3. Given that the commission’s report is not due yet, and Del Ponte herself emphasized that there are “strong, concrete suspicions but not yet incontrovertible proof,” while her comments seemed to catch the commission off guard, according to Foulkes’ interpretation, why did she make these allegations now?

I suspect this is related to the Israeli airstrikes against Syria over the weekend, and mounting pressure on the US government to arm “the rebels,” amid concerns of high-powered weapons falling into the hands of the terrorist component of “the rebels.”  Del Ponte’s remarks were probably designed to caution against rash Western military intervention, to indicate that the evidence of sarin used could go both ways (she did not rule out that the regime had also used the chemical weapon).  How much do we really know about what is going on in Syria?  How much can we discern among different armed groups, in order to supply weapons only, as John McCain advocated yesterday, to “the right people in Syria who are fighting for obviously the things we believe in”?  I think these are important questions, and I wonder if Del Ponte’s remarks were designed to slow things down after earlier news reports of chemical weapons usage by the Assad regime and Israeli airstrikes had sped up the expected decision timetable.

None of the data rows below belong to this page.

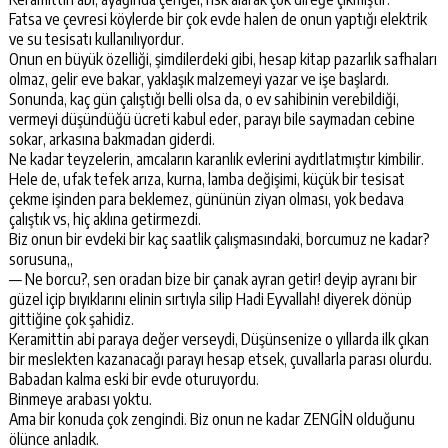
Fatsa ve çevresi köylerde bir çok evde halen de onun yaptığı elektrik
ve su tesisatı kullanılıyordur.
Onun en büyük özelliği, şimdilerdeki gibi, hesap kitap pazarlık safhaları
olmaz, gelir eve bakar, yaklaşık malzemeyi yazar ve işe başlardı.
Sonunda, kaç gün çalıştığı belli olsa da, o ev sahibinin verebildiği,
vermeyi düşündüğü ücreti kabul eder, parayı bile saymadan cebine
sokar, arkasına bakmadan giderdi.
Ne kadar teyzelerin, amcaların karanlık evlerini aydıtlatmıştır kimbilir.
Hele de, ufak tefek arıza, kurna, lamba değişimi, küçük bir tesisat
çekme işinden para beklemez, gününün ziyan olması, yok bedava
çalıştık vs, hiç aklına getirmezdi.
Biz onun bir evdeki bir kaç saatlik çalışmasındaki, borcumuz ne kadar?
sorusuna,,
— Ne borcu?, sen oradan bize bir çanak ayran getir! deyip ayranı bir
güzel içip bıyıklarını elinin sırtıyla silip Hadi Eyvallah! diyerek dönüp
gittiğine çok şahidiz.
Keramittin abi paraya değer verseydi, Düşünsenize o yıllarda ilk çıkan
bir meslekten kazanacağı parayı hesap etsek, çuvallarla parası olurdu.
Babadan kalma eski bir evde oturuyordu.
Binmeye arabası yoktu.
Ama bir konuda çok zengindi. Biz onun ne kadar ZENGİN olduğunu
ölünce anladık.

Lost: Voices of Moderation in Syria

The news of today’s abduction of two Christian metropolitan archbishops of Aleppo, the Syrian Orthodox Mor Gregorios Yuhanna Ibrahim and the Greek Orthodox Boulos Yaziji (here in English, here in Arabic), is yet another loss for the Syrian people.  Mor Grigorios Yuhanna Ibrahim has been a voice for peace and stability in Aleppo since his appointment as metropolitan there in 1979.  During the present crisis in Syria, Mor Yuhanna has advocated the need for a cessation of hostilities and a return to civil society and a political solution to the current problems.  His argument is based on the need to protect minorities, religious and ethnic, and the horrible consequences of ignoring his call are all too evident in the disappearance of these two leaders of a Middle Eastern population which many outsiders do not even know exists.

The identity of the group responsible for the abduction is not yet clear amid the broad speculations circulating.  We hope for these bishops’ swift release, for their own sake, for the sake of their flocks, and for the sake of the Syrian people.